Tussen juni en september 2020 zou K. zich hebben voorgedaan als verpleegkundige. Ze vroeg een vrouw bijvoorbeeld om haar kleren uit te doen en naar de badkamer te gaan, terwijl zij ervandoor ging met sieraden en geld. Een andere vrouw verloor haar kostbaarheden toen de nepverpleegkundige deed alsof ze een longfoto ging maken. K. slaagde bij drie bejaarde vrouwen, bij twee anderen mislukte de beroving.

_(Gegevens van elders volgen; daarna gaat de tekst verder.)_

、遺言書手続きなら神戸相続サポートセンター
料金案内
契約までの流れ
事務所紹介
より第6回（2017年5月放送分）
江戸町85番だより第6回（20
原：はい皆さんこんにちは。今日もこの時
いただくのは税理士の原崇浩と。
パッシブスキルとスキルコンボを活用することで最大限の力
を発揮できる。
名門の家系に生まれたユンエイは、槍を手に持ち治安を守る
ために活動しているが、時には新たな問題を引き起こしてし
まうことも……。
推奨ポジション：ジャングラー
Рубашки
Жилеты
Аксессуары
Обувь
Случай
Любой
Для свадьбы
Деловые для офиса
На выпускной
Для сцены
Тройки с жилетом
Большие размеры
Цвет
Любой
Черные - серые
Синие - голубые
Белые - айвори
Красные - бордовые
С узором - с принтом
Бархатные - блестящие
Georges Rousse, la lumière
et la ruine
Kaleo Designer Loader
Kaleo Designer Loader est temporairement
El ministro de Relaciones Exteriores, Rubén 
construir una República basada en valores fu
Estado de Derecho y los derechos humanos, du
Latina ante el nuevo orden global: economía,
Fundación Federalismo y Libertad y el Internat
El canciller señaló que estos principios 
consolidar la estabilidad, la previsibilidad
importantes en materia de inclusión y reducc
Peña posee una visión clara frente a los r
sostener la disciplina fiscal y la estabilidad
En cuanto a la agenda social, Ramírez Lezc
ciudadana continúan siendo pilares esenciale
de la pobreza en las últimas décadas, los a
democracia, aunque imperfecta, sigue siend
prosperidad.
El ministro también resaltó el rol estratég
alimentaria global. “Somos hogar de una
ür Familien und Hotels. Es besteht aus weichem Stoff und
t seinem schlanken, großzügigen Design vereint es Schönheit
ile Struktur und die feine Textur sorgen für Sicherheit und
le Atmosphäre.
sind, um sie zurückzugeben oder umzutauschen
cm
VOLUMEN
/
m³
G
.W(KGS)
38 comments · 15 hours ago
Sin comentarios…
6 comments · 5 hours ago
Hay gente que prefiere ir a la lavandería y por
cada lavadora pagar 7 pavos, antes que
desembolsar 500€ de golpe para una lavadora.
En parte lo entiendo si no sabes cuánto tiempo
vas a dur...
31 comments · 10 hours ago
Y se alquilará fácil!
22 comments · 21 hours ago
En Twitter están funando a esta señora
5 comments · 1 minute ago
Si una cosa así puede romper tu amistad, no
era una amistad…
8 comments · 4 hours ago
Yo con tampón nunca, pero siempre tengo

Agenten herkennen K. op camerabeelden
Volgens agenten is het Ruscha K. op de camerabeelden. Zij herkennen haar omdat K. eerder diefstallen pleegde in verzorgingshuizen, samen met haar verdwenen partner Giulio N.. Bovendien heeft ze eerdere straffen opgelegd gekregen: vier jaar cel in 2018 en zes jaar cel door een Belgische rechter in 2021. Een Duitse rechter legt in datzelfde jaar nog een voorwaardelijke gevangenisstraf op. Haar werkwijze komt overeen met diefstallen waarvoor ze nu terecht staat: K. doet zich voor als verpleegkundige of thuishulp, laat slachtoffers zich ontdoen van hun kleren en neemt daarna alle kostbaarheden mee.
Voldoende bewijs
Volgens K. kan ze de laatste diefstallen niet hebben gepleegd, omdat ze in de gevangenis zat. Maar het blijft onduidelijk wanneer ze exact in de cel zat. Volgens de rechter heeft de vrouw enige tijd met een enkelband rondgelopen, tot ze die had doorgeknipt. Vooralsnog is er volgens de rechter voldoende bewijs dat K. schuldig is en dat de kans op herhaling zeer aanwezig is. Ze reageert onthutst op de conclusie van de rechter en stelt een levenseindewens te hebben. Hierop laat de rechter de officier van justitie contact zoeken met haar detentiecentrum, zodat ze een extra oogje in het zeil kunnen houden.